Ultimate Concern


Most men worry about their own bellies, and other people's souls, when we all ought to be worried about our own souls, and other people's bellies. -- Rabbi Israel Salanter 1810-1883

Wednesday, August 20, 2008

Last Lecture

July 25, 2008

Randy Pausch died today. I was doing the morning headline browse when I saw his name in an obiturial context. He was a professor at Carnegie-Mellon, in CS. Real tech geek kinda guy. So what’s an RS person doing in CS realms? I first came across him during my research for my senior undergrad thesis. My project was, among other things, an examination of the virtual realities created by religion and technological virtual realities in cyberspace. Pausch did groundbreaking work in VR, and broke interdisciplinary ground by finding ways to get Science to talk to other disciplines in order to produce new work.

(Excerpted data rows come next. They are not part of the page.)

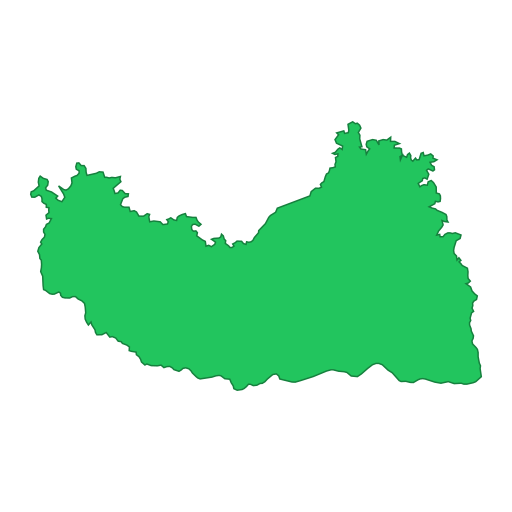 Palmas, Paraná, Brazil (Mercator projection)
{"feature_id": "56859067B83950244855736", "entity_name": "Palmas", "entity_type": "district", "adm_level": 2, "iso_a3": "BRA", "parent_name": "Brazil", "parent_adm1": "Paraná", "projection": "mercator", "projection_center": [-51.824, -26.422], "detail": "fine", "context": "isolated", "style": "filled", "palette": "green", "viewbox_px": 512, "rotation_deg": 0, "n_neighbors": 0, "source": "geoboundaries", "source_scale": "gbopen_adm2", "svg_char_len": 6028}
<svg xmlns="http://www.w3.org/2000/svg" viewBox="0 0 512 512"><path d="M402.4,155.3L401.6,152.0L401.4,148.9L399.6,148.1L394.1,148.0L394.4,145.2L399.4,143.6L394.8,141.4L390.5,141.4L390.7,137.2L386.8,140.1L383.1,139.6L378.8,140.9L379.0,144.9L376.3,140.3L372.6,139.6L367.1,141.3L366.2,144.3L366.8,146.8L369.7,148.9L368.3,150.6L366.3,154.2L365.6,149.7L360.9,149.0L359.5,147.1L361.9,146.7L359.7,138.9L359.9,135.2L358.3,132.5L360.9,128.1L359.6,125.2L357.3,123.2L355.3,123.7L352.7,121.8L348.0,124.3L348.8,130.2L348.3,132.7L344.6,133.4L343.8,130.9L336.7,132.9L338.6,134.8L335.0,139.6L336.5,143.2L342.6,146.0L342.2,149.5L339.8,147.9L337.9,149.2L335.3,152.3L332.6,153.3L335.0,154.5L337.9,153.8L337.8,156.4L335.5,157.5L336.0,161.8L335.0,164.4L335.3,166.9L332.9,167.7L330.0,168.1L329.3,171.1L328.4,173.0L326.5,174.0L325.3,176.8L323.9,181.6L321.9,182.8L320.4,184.4L321.5,187.1L319.1,188.3L315.5,188.2L311.2,191.6L309.9,195.9L277.3,208.2L275.6,212.3L270.4,215.5L268.8,217.3L265.4,223.7L258.7,230.6L258.5,232.8L254.4,237.5L252.9,240.4L251.1,241.8L248.8,242.3L246.6,241.8L246.0,244.4L243.5,243.6L241.6,241.3L237.0,241.1L235.2,242.7L232.7,244.0L234.0,246.1L232.1,247.5L229.9,247.5L228.6,245.8L225.3,243.4L225.7,240.6L224.2,239.1L223.3,235.9L221.5,234.2L220.7,237.0L218.8,238.1L213.9,238.4L211.5,239.3L215.5,242.1L214.8,244.3L211.4,246.7L208.7,245.3L206.0,246.2L205.3,241.4L202.3,239.9L196.7,235.8L197.4,232.7L195.9,230.9L193.4,231.2L191.8,229.6L191.4,226.4L192.6,224.5L195.2,224.2L198.9,226.2L201.0,224.3L198.4,222.1L197.0,220.1L196.0,217.4L192.6,217.4L186.5,216.6L185.4,213.6L182.2,214.5L179.1,215.9L177.3,217.4L176.6,220.5L173.8,219.9L170.8,217.8L168.7,219.0L166.8,219.6L168.3,221.7L167.5,224.0L162.9,224.6L160.2,221.8L153.8,221.0L149.7,221.8L148.8,216.7L149.6,214.4L147.2,213.7L143.5,216.2L138.9,216.1L136.5,212.0L134.2,210.7L130.2,211.5L129.0,207.2L124.5,207.2L122.3,206.6L120.5,204.7L122.8,198.7L124.9,197.2L128.0,196.5L128.4,193.8L125.2,193.7L122.3,190.5L120.2,190.2L118.0,193.0L114.9,193.5L114.3,191.2L113.2,188.3L120.9,181.7L119.8,179.2L120.4,176.5L115.4,177.8L111.8,177.4L109.1,178.0L106.7,177.3L104.7,177.3L103.0,172.1L99.3,171.8L96.3,173.3L87.0,175.4L86.1,172.2L85.9,168.4L84.1,165.6L81.2,165.6L78.9,162.9L76.8,163.1L75.8,166.7L76.3,169.2L79.1,170.8L79.1,173.2L77.0,175.5L75.1,176.1L71.4,178.0L72.0,182.9L70.9,185.8L68.4,188.8L66.1,190.1L63.8,189.6L58.6,185.9L63.6,194.0L64.8,197.3L61.9,201.7L58.1,200.3L55.8,198.2L57.7,196.1L51.6,192.0L46.3,190.2L45.6,187.8L47.7,185.2L48.2,181.6L47.1,179.5L43.2,178.3L40.2,176.1L38.8,178.3L38.3,182.1L39.1,185.9L33.7,190.8L31.2,191.8L30.7,194.3L31.8,197.1L34.8,197.2L38.9,194.9L41.3,196.4L42.0,198.7L42.0,201.6L43.9,203.3L46.3,204.4L46.3,207.3L48.9,207.7L48.7,210.3L49.0,212.6L46.0,215.2L46.6,219.0L48.4,218.3L51.4,218.6L49.1,223.0L46.4,224.4L45.5,226.9L43.6,229.2L43.6,232.0L45.0,234.4L44.4,237.2L42.1,239.5L40.6,242.2L41.8,244.0L38.9,247.6L37.8,251.3L39.5,254.6L39.9,258.5L41.3,260.2L41.6,264.4L41.4,267.7L40.7,271.6L42.7,276.2L43.1,285.5L43.6,289.6L45.6,290.4L49.7,293.6L52.2,294.2L54.3,294.1L58.8,292.0L60.5,293.2L60.7,295.3L62.4,297.3L65.0,297.9L69.7,298.0L72.6,296.6L75.5,296.6L78.1,299.0L81.8,300.8L84.5,303.4L85.2,306.9L85.7,312.8L84.9,315.8L85.2,319.1L86.6,322.2L88.4,325.0L91.0,322.0L91.8,324.8L95.0,329.8L95.5,332.4L96.9,334.8L101.9,334.7L106.2,332.5L109.8,337.1L112.3,336.6L115.7,338.0L118.2,341.2L121.2,341.7L122.4,343.4L126.7,345.0L129.4,346.9L129.2,350.6L131.3,351.3L136.1,352.1L136.4,354.7L139.0,356.7L140.6,359.3L141.5,362.0L144.9,365.0L146.8,364.0L151.2,365.6L157.5,365.8L161.0,365.1L163.9,367.6L166.8,366.6L169.8,366.4L172.5,368.0L173.9,369.6L179.0,371.3L181.3,369.9L182.9,368.4L185.7,367.8L188.9,368.8L191.0,370.8L192.4,373.0L196.2,376.7L197.8,378.0L200.1,378.9L211.9,377.1L216.0,375.8L219.1,375.4L221.0,375.8L224.8,378.7L229.8,379.2L231.2,382.7L233.2,385.8L233.9,388.7L237.2,390.2L242.1,389.5L244.1,388.5L246.4,386.6L248.5,384.2L250.6,384.3L253.3,385.6L256.9,385.2L260.0,383.5L262.3,383.3L264.9,381.7L267.4,379.0L272.8,374.5L276.4,373.9L278.8,376.0L279.8,379.0L292.0,382.0L295.3,382.1L300.5,380.6L313.3,376.5L326.6,371.0L331.0,369.8L333.2,369.8L338.6,371.2L344.1,371.7L346.9,372.4L351.2,376.0L357.4,376.6L361.4,373.9L367.8,368.3L372.5,364.7L376.0,363.4L378.8,363.4L382.3,364.7L388.0,370.1L392.3,372.8L399.2,380.6L401.1,381.5L405.8,381.3L410.3,382.4L413.4,382.5L418.0,379.8L420.2,378.9L422.7,378.6L425.3,379.0L434.8,382.1L440.9,383.2L448.3,381.6L454.2,383.6L461.2,383.2L463.8,384.1L467.0,384.1L473.2,382.7L475.7,381.7L481.3,376.7L480.1,368.5L480.5,365.8L479.3,363.1L478.1,356.7L478.1,352.5L477.4,349.4L476.0,347.5L472.6,344.0L471.9,340.9L473.1,338.4L473.5,335.8L471.3,331.1L471.0,328.6L469.6,325.1L469.5,322.7L470.7,320.5L470.1,318.2L471.6,312.8L473.6,311.4L472.0,308.1L472.8,305.7L472.6,302.9L474.1,300.9L476.5,299.5L477.3,295.9L474.7,293.9L472.0,290.9L470.6,287.0L466.0,283.7L468.3,283.0L470.3,281.1L468.1,278.5L467.8,275.6L468.0,271.8L467.4,268.2L462.2,265.5L460.9,263.7L459.1,261.9L460.9,260.4L458.9,257.8L457.0,260.0L456.5,256.0L454.1,253.5L453.6,250.5L454.1,247.4L456.2,240.7L460.1,238.5L461.0,235.0L455.3,232.8L452.4,233.5L450.1,232.9L447.8,232.9L444.9,234.4L443.1,236.7L440.1,236.8L439.7,234.4L436.7,235.1L438.6,231.0L441.7,227.3L443.1,224.9L442.0,220.5L444.8,221.6L448.0,222.0L446.9,220.0L446.8,216.6L446.0,214.5L442.1,212.4L437.0,210.3L435.5,208.9L432.1,208.1L429.1,206.8L434.8,203.7L435.4,201.3L438.0,201.9L440.1,201.4L440.5,198.7L440.4,195.9L439.4,193.9L436.3,193.0L436.2,187.0L433.5,182.6L431.2,180.5L428.2,181.8L427.3,185.2L424.0,184.7L421.6,185.6L419.9,186.8L418.2,183.4L422.3,180.7L422.7,178.5L424.8,177.9L427.1,179.2L428.8,174.2L426.5,170.3L428.3,168.9L432.9,171.0L434.5,169.8L434.1,166.7L431.7,165.4L430.0,162.3L433.9,161.7L437.0,159.8L432.9,158.1L433.2,156.0L430.7,153.9L427.9,155.1L424.0,155.8L423.2,152.5L421.1,153.3L419.1,159.7L416.7,159.9L415.5,158.1L412.8,161.2L411.2,159.9L410.6,157.8L410.8,155.6L409.4,153.1L407.5,154.6L406.6,157.3L402.4,155.3ZM402.4,155.3L400.4,159.9L400.0,156.6L402.4,155.3Z" fill="#22c55e" stroke="#15803d" stroke-width="1.5"/></svg>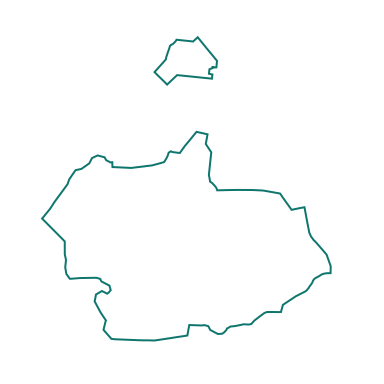 outline of As Saiyani, Ibb, Yemen, rotated 276°
{"feature_id": "15242507B28390593826974", "entity_name": "As Saiyani", "entity_type": "district", "adm_level": 2, "iso_a3": "YEM", "parent_name": "Yemen", "parent_adm1": "Ibb", "projection": "mercator", "projection_center": [44.227, 13.822], "detail": "fine", "context": "isolated", "style": "outline", "palette": "teal", "viewbox_px": 384, "rotation_deg": 276, "n_neighbors": 0, "source": "geoboundaries", "source_scale": "gbopen_adm2", "svg_char_len": 3409}
<svg xmlns="http://www.w3.org/2000/svg" viewBox="0 0 384 384"><g transform="rotate(276 192 192)"><path d="M169.8,57.5L168.1,56.5L160.4,52.6L155.7,49.5L151.5,46.8L149.9,45.7L129.6,70.6L116.7,72.0L114.0,72.9L112.8,73.3L111.1,73.8L107.1,73.8L105.7,73.8L105.2,73.8L103.8,73.8L97.4,75.6L93.3,79.2L92.9,79.8L94.7,89.5L96.7,105.9L96.0,109.8L93.6,111.2L90.9,118.1L90.3,119.7L89.6,119.9L86.0,121.4L85.9,121.3L83.8,120.1L82.3,118.6L82.0,118.3L82.0,118.2L83.3,115.0L84.1,112.7L82.8,111.0L80.0,107.2L77.1,107.0L73.1,106.6L64.5,112.4L62.9,113.5L58.5,117.1L55.3,119.8L55.2,119.7L45.7,118.4L45.0,119.1L41.6,122.8L37.5,127.2L37.5,130.2L37.5,130.9L37.6,132.4L37.7,133.9L38.6,148.0L38.9,152.2L38.9,153.0L39.4,159.0L39.7,161.8L39.9,164.0L40.4,170.3L40.5,170.6L41.4,174.2L43.2,181.1L44.8,187.3L45.0,188.0L45.2,188.7L46.3,192.8L47.5,197.6L48.8,202.4L58.7,203.1L59.4,203.2L60.3,215.6L60.9,218.4L60.3,222.2L56.7,224.6L53.5,232.6L54.2,236.8L55.8,238.7L58.2,240.5L60.0,241.1L60.3,241.7L61.0,242.7L62.3,244.5L63.0,248.2L63.1,248.3L63.1,248.5L63.2,248.8L63.3,249.3L63.5,249.8L63.8,250.8L64.0,251.6L65.8,257.0L65.9,257.9L65.9,258.3L66.1,262.2L66.9,264.8L70.6,267.4L72.2,269.1L76.3,273.4L76.7,273.9L79.2,276.6L79.4,276.9L80.5,279.2L81.9,293.0L89.2,294.2L89.6,294.7L90.1,295.2L90.5,295.7L94.3,300.3L97.1,303.7L99.2,306.2L100.9,308.9L101.0,309.0L105.1,315.3L106.5,316.6L107.8,317.4L109.1,318.2L110.5,318.9L111.9,319.7L113.2,320.5L114.5,321.1L114.8,321.2L116.3,321.6L117.7,322.3L117.9,322.4L118.9,323.3L120.8,326.0L121.6,327.2L122.6,328.4L123.5,329.5L124.3,331.1L124.9,332.8L125.4,335.1L125.7,337.5L125.8,338.3L132.7,337.7L139.0,334.7L141.9,333.3L142.4,333.1L143.9,332.3L147.7,328.3L148.8,327.1L154.1,321.4L155.6,319.8L156.5,318.4L160.2,315.0L160.9,314.6L163.8,312.9L164.5,312.7L171.0,310.7L173.9,309.8L177.7,308.7L178.9,308.3L180.4,307.9L188.4,305.5L188.6,305.4L188.0,303.4L187.8,302.8L187.7,302.3L184.7,292.9L196.2,282.7L197.8,281.4L199.4,280.0L199.7,279.7L199.9,276.8L200.3,271.4L200.9,262.6L200.5,255.3L200.2,250.8L199.5,243.8L199.4,243.3L199.1,239.7L198.5,234.3L198.2,231.8L198.2,231.4L198.0,230.2L197.5,226.2L196.3,216.9L198.1,216.1L199.9,214.7L201.8,212.5L203.2,210.9L204.2,208.9L206.5,208.3L210.8,207.0L213.4,207.0L223.2,207.0L233.5,207.0L241.2,200.7L246.6,201.1L251.0,201.4L252.3,190.2L251.2,189.5L248.8,187.9L240.1,182.2L236.9,180.0L229.5,175.8L229.7,168.2L230.3,166.8L228.7,164.7L226.4,164.2L224.3,163.7L218.9,161.2L217.4,157.6L217.1,156.8L214.3,149.6L214.1,148.8L212.8,142.9L212.7,142.8L211.5,137.5L211.0,135.1L210.4,132.6L209.9,130.5L209.6,129.2L208.5,110.3L213.3,109.6L212.9,107.8L214.7,103.3L217.4,101.4L218.2,96.0L218.5,94.3L217.7,93.0L215.3,89.0L210.6,87.2L209.8,86.9L208.0,84.9L203.4,79.6L201.6,74.1L201.5,73.9L195.9,70.8L195.3,70.5L192.5,69.0L191.5,68.5L189.7,68.1L186.7,67.4L177.8,62.2L169.8,57.5ZM306.7,165.9L306.8,200.0L311.0,200.0L311.3,197.3L311.4,196.5L313.9,196.5L315.9,196.5L317.0,198.7L317.7,199.9L318.0,199.8L318.0,199.5L318.0,199.2L318.4,199.2L318.6,199.8L318.5,201.0L318.2,201.5L318.5,203.2L325.0,203.2L325.3,202.9L333.3,194.8L336.5,191.5L341.4,186.6L346.5,181.5L341.8,177.4L341.8,168.6L341.8,160.7L340.3,160.0L339.0,159.0L337.7,158.0L336.9,157.1L336.0,155.6L334.8,154.8L332.0,154.3L328.1,153.3L322.8,152.2L321.8,152.2L321.3,152.2L321.2,152.2L307.3,142.2L304.4,145.8L299.2,152.4L296.2,156.0L297.2,156.8L301.7,160.7L305.1,163.6L306.7,165.0L306.7,165.9Z" fill="none" stroke="#0f766e" stroke-width="2"/></g></svg>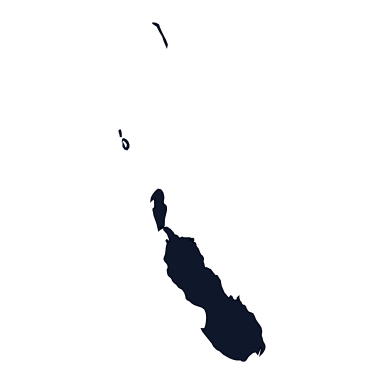 the border of North Solomons
{"feature_id": "PNG-1245", "entity_name": "North Solomons", "entity_type": "Province", "adm_level": 1, "iso_a3": "PNG", "parent_name": "Papua New Guinea", "parent_adm1": "", "projection": "natural_earth1", "projection_center": [155.03, -5.041], "detail": "fine", "context": "isolated", "style": "filled", "palette": "ink", "viewbox_px": 384, "rotation_deg": 0, "n_neighbors": 0, "source": "natural_earth", "source_scale": "10m", "svg_char_len": 3615}
<svg xmlns="http://www.w3.org/2000/svg" viewBox="0 0 384 384"><path d="M262.1,339.2L262.6,341.3L264.5,344.9L264.8,347.2L264.3,349.3L263.2,351.4L261.8,353.3L260.4,354.7L261.3,350.5L261.4,348.2L260.7,347.2L260.0,348.1L257.7,354.0L255.8,351.5L252.8,352.3L249.9,354.6L247.9,356.6L246.0,359.6L245.0,360.6L243.3,361.0L242.4,360.8L241.0,359.9L240.0,359.7L236.5,359.7L233.1,358.9L229.6,357.5L223.5,354.0L220.1,350.8L219.4,350.3L218.1,349.9L216.6,348.9L214.2,346.5L213.5,345.5L212.5,343.4L202.9,331.3L201.7,328.8L203.2,328.9L203.8,329.0L204.4,329.5L205.8,326.3L206.6,322.1L206.9,317.6L206.6,313.7L205.1,309.4L202.4,307.1L194.5,304.4L191.6,302.5L189.9,300.8L188.1,300.0L187.3,299.5L186.5,298.6L186.3,298.0L186.0,296.0L184.8,292.3L183.4,290.5L183.2,290.0L182.6,289.2L178.9,287.2L176.6,284.2L174.6,282.7L173.5,281.6L172.6,280.4L172.3,279.3L171.6,278.0L168.6,275.4L167.9,273.6L167.8,272.6L167.5,270.8L167.4,269.8L167.9,268.9L168.3,268.1L168.4,267.0L168.0,265.0L167.2,263.5L165.2,261.3L164.6,260.1L164.3,259.4L164.2,258.8L164.4,257.9L165.8,254.1L166.7,246.3L167.3,244.4L167.5,242.7L166.3,241.1L166.3,240.5L166.6,240.3L166.6,240.2L166.9,239.9L168.3,241.4L169.0,241.7L169.5,241.1L169.7,239.6L169.3,238.2L168.7,236.9L168.4,235.8L167.5,233.7L164.0,229.8L164.2,227.8L166.8,227.4L170.1,229.5L173.0,232.7L174.5,235.4L175.8,235.2L177.3,236.0L178.6,237.6L179.4,239.2L179.9,238.3L180.5,238.0L181.2,238.1L182.1,237.3L183.0,237.8L184.1,238.0L189.4,238.0L190.3,238.3L189.7,239.2L189.7,239.9L190.6,240.4L191.0,239.9L191.3,239.1L191.9,238.6L193.1,238.6L193.5,239.0L193.5,239.7L193.5,240.5L193.0,241.5L192.9,242.1L193.3,242.4L194.9,243.0L195.1,243.0L195.6,244.2L195.9,246.3L198.0,249.0L199.7,253.3L200.9,255.3L201.3,255.6L201.9,255.9L202.2,256.2L202.8,257.4L203.1,257.8L203.3,258.7L202.8,261.9L203.5,263.4L204.2,266.8L204.9,268.3L206.2,267.8L207.4,268.3L208.8,269.1L210.2,269.5L214.1,274.5L214.3,274.9L214.6,275.3L215.3,275.8L215.6,275.9L216.5,275.7L216.9,275.8L217.4,276.3L218.3,278.0L219.4,279.5L220.1,280.8L220.9,285.6L221.2,286.6L223.9,292.9L227.9,297.7L228.4,297.9L229.4,297.7L230.1,297.0L230.8,296.0L231.8,296.7L232.3,298.1L233.2,299.7L234.9,300.5L236.9,300.2L237.3,299.2L237.5,297.8L238.7,296.7L238.7,297.3L238.5,297.7L238.4,298.1L238.6,298.5L239.2,299.2L238.9,300.2L240.9,302.4L241.7,304.5L242.3,305.0L243.1,305.4L243.9,305.5L244.7,305.9L245.4,307.0L246.3,309.2L247.2,310.7L248.2,311.9L249.4,312.7L250.9,313.0L252.6,313.8L253.8,315.8L255.5,320.0L257.3,322.7L259.2,325.2L260.8,327.9L261.5,331.3L261.4,332.4L261.1,334.2L261.0,335.1L261.2,336.2L261.9,338.3L262.1,339.2ZM166.3,207.6L166.2,210.5L164.2,219.0L164.0,225.0L163.3,227.5L161.5,228.5L161.9,226.6L160.7,227.1L160.2,228.2L159.7,229.5L158.7,230.4L157.3,224.0L154.1,214.9L153.8,212.4L153.2,210.2L153.2,208.9L154.1,208.3L154.6,207.6L154.9,206.1L154.8,201.1L154.4,199.2L153.3,198.8L151.1,200.8L151.6,197.7L153.4,194.3L155.9,191.3L158.1,189.4L160.7,190.0L162.5,192.4L163.4,195.6L163.6,198.2L163.1,201.0L163.1,202.4L163.6,203.9L164.4,204.7L165.2,205.3L165.9,206.0L166.3,207.6ZM159.5,28.2L161.4,32.5L165.4,40.3L167.1,44.7L166.7,46.5L164.4,41.1L162.8,36.2L159.8,31.3L157.3,26.2L152.5,23.0L155.8,23.5L158.4,24.9L159.5,28.2ZM123.8,138.9L126.0,140.0L127.7,142.0L128.7,144.6L128.7,147.2L127.0,149.6L124.8,148.8L123.2,146.4L123.2,144.0L123.7,144.9L124.4,147.0L124.9,147.7L125.8,148.4L126.3,148.3L127.3,146.9L127.7,144.7L126.5,142.5L124.7,140.6L123.2,139.6L123.0,139.8L122.9,140.0L122.7,140.2L122.8,139.5L123.0,139.2L123.8,138.9ZM120.5,136.4L120.2,134.5L119.5,132.5L119.2,130.8L120.0,130.1L120.5,131.0L120.9,132.7L121.1,136.4L120.5,136.4Z" fill="#0f172a" stroke="#020617" stroke-width="1.5"/></svg>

I followed the link that alerted me to his demise, and treated myself to about an hour and a half of Professor Pausch over my morning coffee. My left brain tried to tell me that wasn’t a good use of my time. Turns out, Lefty was wrong today.

It’s a long video, but the value of high thought to words ratios is abundant in this clip. It’s from a lecture series called “The Last Lecture,” the idea being that if you knew you were dying, what would your last lecture be? He nailed it. And he didn’t have to pretend or imagine he was dying. It’s an amazing lecture, and through the miracle of modern technology, you can give yourself a treat by watching it here.

On my plate today, said Lefty, is the composition of my CV. That’s a big challenge for me; I feel deficient at two primary constituents of a CV: selling self, and writing down accomplishments. I wasn’t exactly looking at that to-do element with relish. Then I watched the lecture. I’m still in the same boat skill-wise, but my determination has been renewed.

There’s several places where Pausch’s work lines up with mine. He created some amazing VR interfaces, and used the medium to help others actualize their dreams. With the emergence of social networking and multi-user online virtual interfaces, VR presents a medium for education and common ground that we’ve not yet seen. The end-user applications of this technology are still in their infancy, but that is not an indication of their potential. Through VR, I’ve attended interfaith conferences online that I’d not have had access to otherwise. VR is one medium that can be used to help create religious literacy in some wildly engaging ways.

Pausch’s bottom line is that the way in which one lives is manifest in one’s life. When I saw the part where he was discussing his academic journey and he said that he “tanked his GRE’s,” I gasped--aloud. It was a heartfelt sound of dismay, disbelief and a note of personal alarm, echoing my own fears bout taking the GRE (which I’m al scheduled and paid up to do on August 15, 2008). Tenured prof at Carnegie-Mellon? Amazing educator and innovator? A man whose work found his way into my senior thesis? TANKED his GRE’s?? There may be hope for me yet.

I have a dream. It’s a Ph.D. in RS with an intent to teach. I don’t know much more about my dream than that. I know it’s my path. I know it’s where I excel. I know I love academia (despite the many warnings, hazards and risks of selling out or hyperconforming. I fought it for years—as in about 30 of them). I’ve noticed that as one ages one gets tired of, as my Nana of blessed memory put it, ‘fiddle-farting’ around. I finally know what I’m meant for. I finally know what my purpose in life is: it’s to help others become more religiously literate in order for them to realize themselves fully and in so doing create a more peaceful, less-conflicted world. And that sort of language makes me cringe. So altruistic! So lofty! It just sounds foofoo to me.

But it’s true. I must do this. It’s the thing I can’t not do.

Randy Pausch may be dead, but his ability to inspire others has not died with him. He leaves a legacy of diligence and fun behind, for the likes of me to savor and embed. I don’t want to be Randy Paush, but god willin’ and’ the wind’s, right, I can be like him in that I insist on having fun, helping others matters greatly to me, and I hope to leave the world a different [better?] place than it was when I got here.